I started writing poems and little verses when I was a kid but started writing songs when I was about 12 years old. At the time, I was hooked on anything ‘bubblegum pop’ – but throwing in a little Nelly Furtado, Owl City, Carole King and Celine Dion – and I was happy. I remember the Christmas my Mom and Dad gave me my first Celine album, One Heart – in 2003. I was hooked. I wanted to make music like her and be just as fabulous! I started playing guitar, so I sat down at the keys and started writing. My first real song, Be My Valentine, wasn’t destined to be on the charts, but it set me on a path of discovering my voice and my love for storytelling.
Has that changed over the years? If so, how and why, and what are you currently exploring?
My influences have changed over the years – and I think it’s a good thing that they have. I launched my career into the pop world when I was 18 and had loads of fun, but I wasn’t writing for my soul. So after being signed to a local label for about two-and-a-half years at 18, I left and bought a ticket to Nashville at the age of 21. That’s where I discovered that I could write stories and tell them however I wanted to. Since then, I’ve travelled to Nashville at least twice a year. Sadly, I had to postpone my trip in March/April this year because of COVID-19, but I’ll go back soon.
Name one song you wish you’d written or one you’d like to be known as the definitive interpreter of. What makes that song so important?
I love a good old-fashioned singer-songwriter vibe song. Carole King is definitely a queen in that space, and Ed Sheeran and Julia Michaels are some of my favourite writers. Right now, the song I wish I had written is Castle On A Hill by Ed. How did he get such a story into a pop-folk vibe, and make it loved by everyone? It’s basic storytelling, 101. Brilliant!

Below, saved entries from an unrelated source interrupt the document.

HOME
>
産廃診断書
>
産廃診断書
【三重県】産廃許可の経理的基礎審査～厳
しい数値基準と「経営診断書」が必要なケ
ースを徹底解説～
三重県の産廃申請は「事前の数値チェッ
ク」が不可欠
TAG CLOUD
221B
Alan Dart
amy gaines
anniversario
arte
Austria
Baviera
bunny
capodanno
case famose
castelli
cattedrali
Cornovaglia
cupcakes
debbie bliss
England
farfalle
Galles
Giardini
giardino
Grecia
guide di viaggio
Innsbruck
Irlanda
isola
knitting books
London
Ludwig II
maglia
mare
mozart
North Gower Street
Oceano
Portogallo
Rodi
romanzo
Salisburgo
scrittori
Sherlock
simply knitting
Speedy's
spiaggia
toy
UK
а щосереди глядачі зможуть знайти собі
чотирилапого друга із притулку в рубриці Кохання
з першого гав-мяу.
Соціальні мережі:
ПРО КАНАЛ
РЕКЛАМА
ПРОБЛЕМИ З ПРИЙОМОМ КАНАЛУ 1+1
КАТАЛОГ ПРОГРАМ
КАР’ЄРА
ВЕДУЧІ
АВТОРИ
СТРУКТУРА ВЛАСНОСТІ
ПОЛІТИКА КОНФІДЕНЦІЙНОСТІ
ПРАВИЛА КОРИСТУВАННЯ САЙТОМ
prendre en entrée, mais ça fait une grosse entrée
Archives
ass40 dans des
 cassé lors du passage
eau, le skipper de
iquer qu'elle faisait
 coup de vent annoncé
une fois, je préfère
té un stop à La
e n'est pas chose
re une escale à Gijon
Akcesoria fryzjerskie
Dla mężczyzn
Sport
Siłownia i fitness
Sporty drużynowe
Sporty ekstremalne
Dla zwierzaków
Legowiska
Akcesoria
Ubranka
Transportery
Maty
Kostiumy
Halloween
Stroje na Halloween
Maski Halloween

In production and arrangement terms, what are facets of your music and the music you love most by others that you feel are crucially important in terms of creating the mood you’re after or supporting the message of your song?

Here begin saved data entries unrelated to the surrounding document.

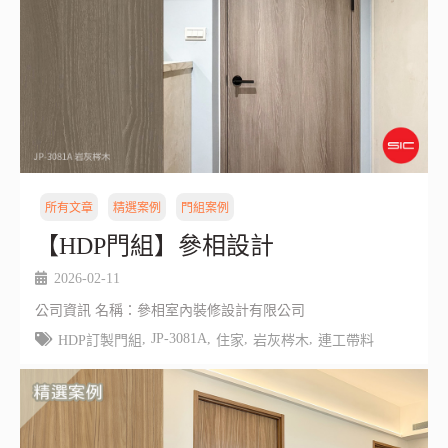
所有文章
精選案例
門組案例
【HDP門組】參相設計
2026-02-11
公司資訊 名稱：參相室內裝修設計有限公司
,
JP-3081A
,
,
,
HDP訂製門組
住家
岩灰梣木
連工帶料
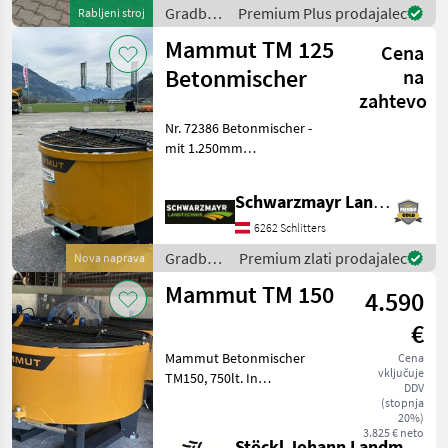
Gradbeni
Premium Plus prodajalec
Rabljeni stroj
stroji /
Mammut TM 125
Cena
Mammut
Betonmischer
na
zahtevo
Nr. 72386 Betonmischer -
mit 1.250mm
Durchmesseer - mit 500lt.
Nutzmenge - mit 3-
Schwarzmayr Landtechnik GmbH - Schlitters
Punktanbindung für
Oberlenker - mit
6262 Schlitters
Staplereinschub - mit
Gradbeni
Premium zlati prodajalec
Nova naprava
Auflagebügel - mi
stroji /
Mammut TM 150
4.590
Mammut
€
Mammut Betonmischer
Cena
vključuje
TM150, 750lt. In
DDV
serienmäßiger Ausführung
(stopnja
Gradbeni stroji Mesalci za
20%)
3.825 € neto
beton
Stöckl Johann Landmaschinen GesmbH & Co KG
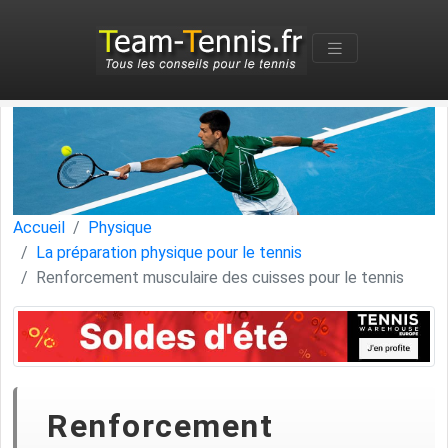
Accueil
Physique
La préparation physique pour le tennis
Renforcement musculaire des cuisses pour le tennis
Renforcement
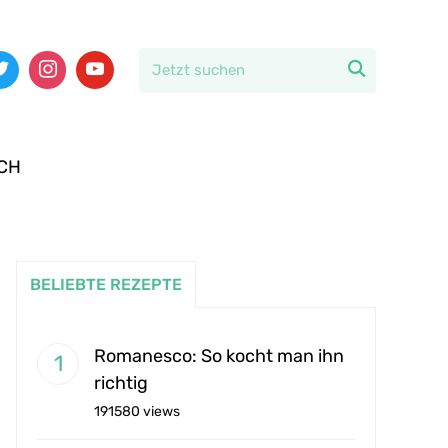

CH
BELIEBTE REZEPTE
Romanesco: So kocht man ihn
richtig
191580 views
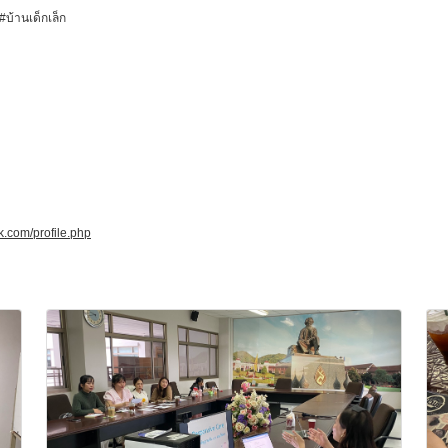
้านเด็กเล็ก
.com/profile.php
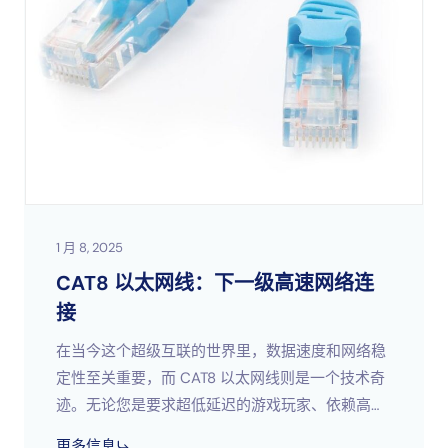
1 月 8, 2025
CAT8 以太网线：下一级高速网络连
接
在当今这个超级互联的世界里，数据速度和网络稳
定性至关重要，而 CAT8 以太网线则是一个技术奇
迹。无论您是要求超低延迟的游戏玩家、依赖高速
数据传输的企业，还是管理大量信息的数据中心，
更多信息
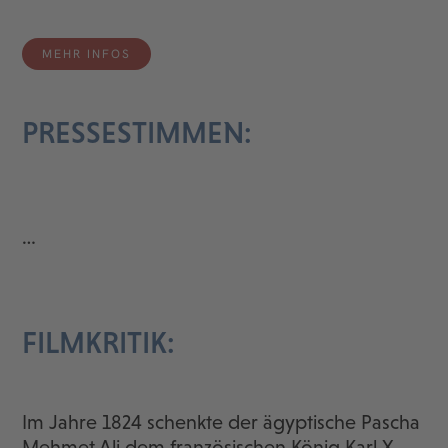
MEHR INFOS
PRESSESTIMMEN:
…
FILMKRITIK:
Im Jahre 1824 schenkte der ägyptische Pascha
Mehmet Ali dem französischen König Karl X.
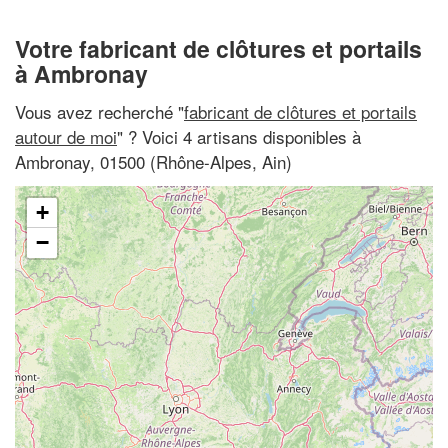
Votre fabricant de clôtures et portails
à Ambronay
Vous avez recherché "
fabricant de clôtures et portails
autour de moi
" ? Voici 4 artisans disponibles à
Ambronay, 01500 (Rhône-Alpes, Ain)
+
−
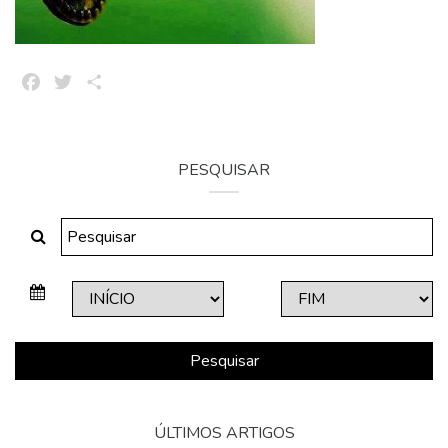
Facebook
Twitter
Share
PESQUISAR
Pesquisar
ÚLTIMOS ARTIGOS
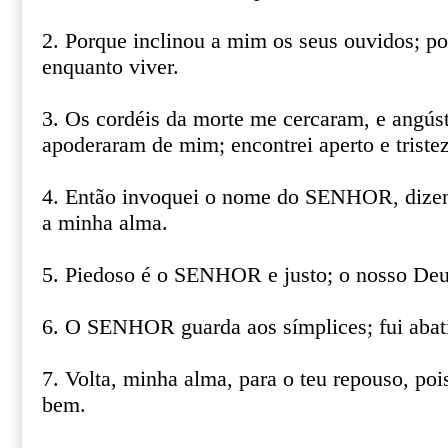
2. Porque inclinou a mim os seus ouvidos; por
enquanto viver.
3. Os cordéis da morte me cercaram, e angúst
apoderaram de mim; encontrei aperto e tristez
4. Então invoquei o nome do SENHOR, dize
a minha alma.
5. Piedoso é o SENHOR e justo; o nosso Deu
6. O SENHOR guarda aos símplices; fui abati
7. Volta, minha alma, para o teu repouso, p
bem.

What a hectic question. I’ll start with this – the song still needs to make sense when I play it live and acoustically, so the production should only enhance and add sparkle. I love a song that I can bop and whistle to, though I’m terrible at whistling, so that’s what I usually go after. I like working with producers who want me to also be creative in the production space – as a girl I’ve experienced a little push-back sometimes.

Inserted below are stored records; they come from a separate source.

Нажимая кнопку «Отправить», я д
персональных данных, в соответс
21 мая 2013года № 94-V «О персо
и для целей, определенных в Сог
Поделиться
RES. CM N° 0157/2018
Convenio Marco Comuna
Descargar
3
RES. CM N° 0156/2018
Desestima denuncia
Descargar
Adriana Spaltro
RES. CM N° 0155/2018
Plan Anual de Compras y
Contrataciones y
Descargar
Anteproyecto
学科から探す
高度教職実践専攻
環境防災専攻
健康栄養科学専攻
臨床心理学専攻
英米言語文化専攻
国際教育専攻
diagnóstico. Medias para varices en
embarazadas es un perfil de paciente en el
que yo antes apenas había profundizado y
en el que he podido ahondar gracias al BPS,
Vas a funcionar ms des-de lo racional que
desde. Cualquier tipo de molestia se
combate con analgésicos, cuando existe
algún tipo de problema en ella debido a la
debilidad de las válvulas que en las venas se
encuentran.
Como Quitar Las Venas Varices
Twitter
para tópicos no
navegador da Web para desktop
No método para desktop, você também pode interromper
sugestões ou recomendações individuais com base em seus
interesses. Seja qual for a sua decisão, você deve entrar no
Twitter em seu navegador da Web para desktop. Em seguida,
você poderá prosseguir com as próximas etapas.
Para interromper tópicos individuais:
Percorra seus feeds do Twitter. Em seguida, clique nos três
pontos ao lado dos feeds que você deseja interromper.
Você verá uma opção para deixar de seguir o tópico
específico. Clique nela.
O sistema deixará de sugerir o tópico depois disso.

Which aspects of your music do you prioritise? For you, would you rather have that your lyrics, your melodies, or your vocals or instrumental work are the are the most memorable parts of your songs?
Nobody can whistle lyrics – it definitely has to be a melody. But then second, nobody puts ‘whistle notes’ as their Instagram status, so you have to make sure that there are plenty of status-worthy lyrics.
What’s your favourite piece of gear?
I’m not really a ‘gear’ sorta gal, but I love my Ibanez guitar. I currently own four guitars, but she is my favourite. She belonged to my dad. I stole her and made her mine, and we’ve travelled the world together.
What is the story behind Typical Girl – the genesis of the song, the people involved, the muse behind its creation?
I wrote the song in Nashville last year with Dennis Morgan – a bit of a giant in the writing world. We spent an afternoon and evening having a good laugh, drinking diet drinks and burger-eating. I then gave the song to my good friend Sloani Solomons in South Africa and he worked his magic and added glitter!